That's why this is important to be dbmail job.

Nothing else will give you the login/logout and extra information I said.

 

 

From: [EMAIL PROTECTED] [mailto:[EMAIL PROTECTED] On Behalf
Of Anne
Sent: quarta-feira, 12 de Setembro de 2007 12:19
To: DBMail mailinglist
Subject: Re: [Dbmail] Log table

 

I said *such a tool* is the only correct way to get the stats you want.
If it doesn't exist (which would surprise me), I suggest you make one :-)




That doesn't give me the information I want.

Where's the login/logout information? Dates, times, etc?

 

 

From: [EMAIL PROTECTED] [mailto:[EMAIL PROTECTED] On Behalf
Of Anne
Sent: quarta-feira, 12 de Setembro de 2007 11:58
To: DBMail mailinglist
Subject: Re: [Dbmail] Log table

 

We use "mailgraph" for mail statistics.
This tool extracts data from the logfiles and keeps its own database.
http://mailgraph.schweikert.ch/

IMHO such a tool is the only correct way to get the stats you want.
dbmail should *not* be used for storing metadata!

====

→ **Work instruction**
Rewrite the part of the email thread between "I said *such" and "Dates, times, etc?", inclusive, putting "details" in place of "information". The entries have nothing to do with the email thread.

→ **Data supplied**
====

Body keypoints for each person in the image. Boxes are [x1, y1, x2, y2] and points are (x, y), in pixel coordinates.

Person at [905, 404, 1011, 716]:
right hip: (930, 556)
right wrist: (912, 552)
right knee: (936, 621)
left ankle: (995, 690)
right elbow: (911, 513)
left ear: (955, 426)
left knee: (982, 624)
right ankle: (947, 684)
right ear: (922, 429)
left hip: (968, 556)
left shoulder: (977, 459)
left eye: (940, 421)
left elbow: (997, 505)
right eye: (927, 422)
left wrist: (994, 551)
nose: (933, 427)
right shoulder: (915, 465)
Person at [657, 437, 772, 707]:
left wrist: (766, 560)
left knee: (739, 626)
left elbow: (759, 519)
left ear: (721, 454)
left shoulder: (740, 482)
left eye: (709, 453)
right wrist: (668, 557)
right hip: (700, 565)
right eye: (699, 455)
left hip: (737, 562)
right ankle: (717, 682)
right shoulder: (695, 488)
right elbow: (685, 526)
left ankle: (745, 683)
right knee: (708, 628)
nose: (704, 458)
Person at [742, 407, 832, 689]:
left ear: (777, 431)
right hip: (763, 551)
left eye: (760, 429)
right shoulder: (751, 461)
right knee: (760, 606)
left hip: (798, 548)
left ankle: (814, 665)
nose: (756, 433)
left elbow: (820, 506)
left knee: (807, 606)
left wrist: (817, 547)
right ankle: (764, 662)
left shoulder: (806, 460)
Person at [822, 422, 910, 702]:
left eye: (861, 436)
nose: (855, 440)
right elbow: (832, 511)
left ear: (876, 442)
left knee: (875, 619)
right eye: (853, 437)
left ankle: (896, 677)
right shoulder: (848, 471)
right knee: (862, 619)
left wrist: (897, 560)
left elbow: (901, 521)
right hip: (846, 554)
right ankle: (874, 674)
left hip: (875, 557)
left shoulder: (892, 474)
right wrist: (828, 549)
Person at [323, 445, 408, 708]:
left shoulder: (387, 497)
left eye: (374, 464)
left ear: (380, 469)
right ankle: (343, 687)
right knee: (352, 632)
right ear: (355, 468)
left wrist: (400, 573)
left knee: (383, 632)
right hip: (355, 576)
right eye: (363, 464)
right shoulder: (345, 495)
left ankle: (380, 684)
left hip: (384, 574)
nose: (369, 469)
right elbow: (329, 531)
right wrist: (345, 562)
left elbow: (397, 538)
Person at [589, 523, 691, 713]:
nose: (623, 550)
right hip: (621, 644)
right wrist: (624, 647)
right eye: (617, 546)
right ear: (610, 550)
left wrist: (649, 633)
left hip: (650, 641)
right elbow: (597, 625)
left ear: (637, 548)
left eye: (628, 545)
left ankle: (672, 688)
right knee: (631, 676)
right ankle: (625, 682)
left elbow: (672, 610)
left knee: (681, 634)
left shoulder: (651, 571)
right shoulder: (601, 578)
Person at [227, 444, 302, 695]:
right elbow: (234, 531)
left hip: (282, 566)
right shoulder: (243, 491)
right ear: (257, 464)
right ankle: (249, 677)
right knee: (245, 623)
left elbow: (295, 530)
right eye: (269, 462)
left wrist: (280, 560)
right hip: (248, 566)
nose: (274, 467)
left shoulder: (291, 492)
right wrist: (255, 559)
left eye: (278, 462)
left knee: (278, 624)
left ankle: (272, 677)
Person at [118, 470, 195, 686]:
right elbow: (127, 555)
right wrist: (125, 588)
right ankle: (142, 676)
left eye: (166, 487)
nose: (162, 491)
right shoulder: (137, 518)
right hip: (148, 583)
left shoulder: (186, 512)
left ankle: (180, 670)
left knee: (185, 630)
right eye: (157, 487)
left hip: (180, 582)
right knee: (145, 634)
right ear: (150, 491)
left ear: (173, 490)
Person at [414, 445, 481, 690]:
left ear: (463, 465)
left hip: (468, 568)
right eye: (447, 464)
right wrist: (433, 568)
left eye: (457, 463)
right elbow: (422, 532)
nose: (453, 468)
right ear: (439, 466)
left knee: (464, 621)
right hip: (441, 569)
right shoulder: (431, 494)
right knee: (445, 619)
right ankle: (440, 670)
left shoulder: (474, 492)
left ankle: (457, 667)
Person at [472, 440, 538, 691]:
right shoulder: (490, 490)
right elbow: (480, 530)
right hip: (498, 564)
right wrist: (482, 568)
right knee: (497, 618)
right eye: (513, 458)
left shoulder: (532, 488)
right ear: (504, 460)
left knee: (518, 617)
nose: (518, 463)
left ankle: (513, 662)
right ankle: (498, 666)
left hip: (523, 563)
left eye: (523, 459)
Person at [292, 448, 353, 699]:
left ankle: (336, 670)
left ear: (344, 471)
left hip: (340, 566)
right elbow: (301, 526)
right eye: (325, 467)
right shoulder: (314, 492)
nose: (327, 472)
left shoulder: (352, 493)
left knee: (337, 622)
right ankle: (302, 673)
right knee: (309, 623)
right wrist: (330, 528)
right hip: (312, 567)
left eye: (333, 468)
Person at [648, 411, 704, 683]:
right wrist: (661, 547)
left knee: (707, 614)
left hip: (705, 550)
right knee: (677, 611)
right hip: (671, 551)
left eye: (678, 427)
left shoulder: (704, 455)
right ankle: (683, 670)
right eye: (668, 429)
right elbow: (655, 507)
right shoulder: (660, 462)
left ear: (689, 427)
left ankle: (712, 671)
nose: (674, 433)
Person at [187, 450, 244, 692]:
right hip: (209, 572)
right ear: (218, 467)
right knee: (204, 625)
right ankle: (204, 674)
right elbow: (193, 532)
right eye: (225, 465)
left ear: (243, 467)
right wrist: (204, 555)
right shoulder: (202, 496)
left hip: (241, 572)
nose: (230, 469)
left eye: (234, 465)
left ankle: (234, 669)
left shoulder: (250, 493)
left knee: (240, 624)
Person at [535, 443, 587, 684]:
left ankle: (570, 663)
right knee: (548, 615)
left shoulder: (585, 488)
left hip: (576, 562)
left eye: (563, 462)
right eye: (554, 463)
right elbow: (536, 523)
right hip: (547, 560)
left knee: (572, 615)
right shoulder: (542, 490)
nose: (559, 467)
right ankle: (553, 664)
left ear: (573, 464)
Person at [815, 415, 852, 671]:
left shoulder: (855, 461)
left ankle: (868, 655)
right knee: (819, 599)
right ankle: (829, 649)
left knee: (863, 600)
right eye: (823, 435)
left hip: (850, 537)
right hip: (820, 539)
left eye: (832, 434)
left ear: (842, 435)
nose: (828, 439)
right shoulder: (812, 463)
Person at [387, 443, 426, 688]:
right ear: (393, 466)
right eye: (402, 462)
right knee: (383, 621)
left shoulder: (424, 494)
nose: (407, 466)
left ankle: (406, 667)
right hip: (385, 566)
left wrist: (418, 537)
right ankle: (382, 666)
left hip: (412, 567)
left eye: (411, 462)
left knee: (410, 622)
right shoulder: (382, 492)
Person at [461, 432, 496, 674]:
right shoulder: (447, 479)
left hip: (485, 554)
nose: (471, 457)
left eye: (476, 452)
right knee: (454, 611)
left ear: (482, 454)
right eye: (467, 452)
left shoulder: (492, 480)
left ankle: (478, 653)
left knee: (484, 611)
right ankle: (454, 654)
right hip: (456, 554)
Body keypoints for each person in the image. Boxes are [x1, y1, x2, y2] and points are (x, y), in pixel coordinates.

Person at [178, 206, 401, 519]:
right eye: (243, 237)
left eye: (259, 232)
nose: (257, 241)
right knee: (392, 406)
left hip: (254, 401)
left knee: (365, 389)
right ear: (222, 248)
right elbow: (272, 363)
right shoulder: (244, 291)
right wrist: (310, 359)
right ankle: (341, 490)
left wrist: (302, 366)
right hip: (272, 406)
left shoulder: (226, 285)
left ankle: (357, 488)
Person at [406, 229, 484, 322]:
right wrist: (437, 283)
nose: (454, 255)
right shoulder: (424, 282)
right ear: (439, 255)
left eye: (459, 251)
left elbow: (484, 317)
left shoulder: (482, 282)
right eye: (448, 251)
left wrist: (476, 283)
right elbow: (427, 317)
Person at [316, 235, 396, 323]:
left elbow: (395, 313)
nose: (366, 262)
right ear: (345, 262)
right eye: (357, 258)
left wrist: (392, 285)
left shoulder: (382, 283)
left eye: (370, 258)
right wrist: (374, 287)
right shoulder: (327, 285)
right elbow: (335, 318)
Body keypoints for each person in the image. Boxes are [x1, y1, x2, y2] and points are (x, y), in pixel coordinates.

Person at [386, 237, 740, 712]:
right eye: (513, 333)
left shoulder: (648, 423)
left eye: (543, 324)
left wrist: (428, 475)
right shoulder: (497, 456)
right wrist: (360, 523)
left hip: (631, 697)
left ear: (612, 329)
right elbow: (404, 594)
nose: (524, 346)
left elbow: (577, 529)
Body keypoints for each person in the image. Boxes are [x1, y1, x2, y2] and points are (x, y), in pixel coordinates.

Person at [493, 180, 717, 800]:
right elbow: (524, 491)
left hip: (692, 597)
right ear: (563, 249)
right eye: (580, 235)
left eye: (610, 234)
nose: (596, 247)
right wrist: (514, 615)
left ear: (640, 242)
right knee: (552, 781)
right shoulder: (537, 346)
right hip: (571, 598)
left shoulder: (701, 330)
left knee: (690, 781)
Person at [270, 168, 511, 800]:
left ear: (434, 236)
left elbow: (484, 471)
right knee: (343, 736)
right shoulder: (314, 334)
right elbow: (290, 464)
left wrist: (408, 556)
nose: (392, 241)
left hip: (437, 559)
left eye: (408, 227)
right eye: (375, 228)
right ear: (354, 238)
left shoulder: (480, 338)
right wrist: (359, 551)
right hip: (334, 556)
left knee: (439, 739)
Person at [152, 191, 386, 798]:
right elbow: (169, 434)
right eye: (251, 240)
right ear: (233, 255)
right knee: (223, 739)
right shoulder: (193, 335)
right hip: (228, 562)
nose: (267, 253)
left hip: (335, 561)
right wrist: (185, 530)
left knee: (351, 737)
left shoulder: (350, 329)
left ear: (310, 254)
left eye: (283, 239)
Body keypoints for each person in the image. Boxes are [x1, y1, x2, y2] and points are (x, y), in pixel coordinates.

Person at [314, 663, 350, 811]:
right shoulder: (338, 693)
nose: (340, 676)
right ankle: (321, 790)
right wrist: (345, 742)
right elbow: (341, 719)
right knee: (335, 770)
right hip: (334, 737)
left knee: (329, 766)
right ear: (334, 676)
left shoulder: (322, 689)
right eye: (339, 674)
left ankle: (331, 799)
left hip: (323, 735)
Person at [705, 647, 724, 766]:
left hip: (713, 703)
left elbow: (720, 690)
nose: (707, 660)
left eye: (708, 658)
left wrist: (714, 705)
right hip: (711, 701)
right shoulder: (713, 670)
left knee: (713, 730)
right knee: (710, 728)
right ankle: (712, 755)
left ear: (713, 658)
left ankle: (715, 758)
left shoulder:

====

→ **Answer to this exercise**
I said *such a tool* is the only correct way to get the stats you want.
If it doesn't exist (which would surprise me), I suggest you make one :-)




That doesn't give me the details I want.

Where's the login/logout details? Dates, times, etc?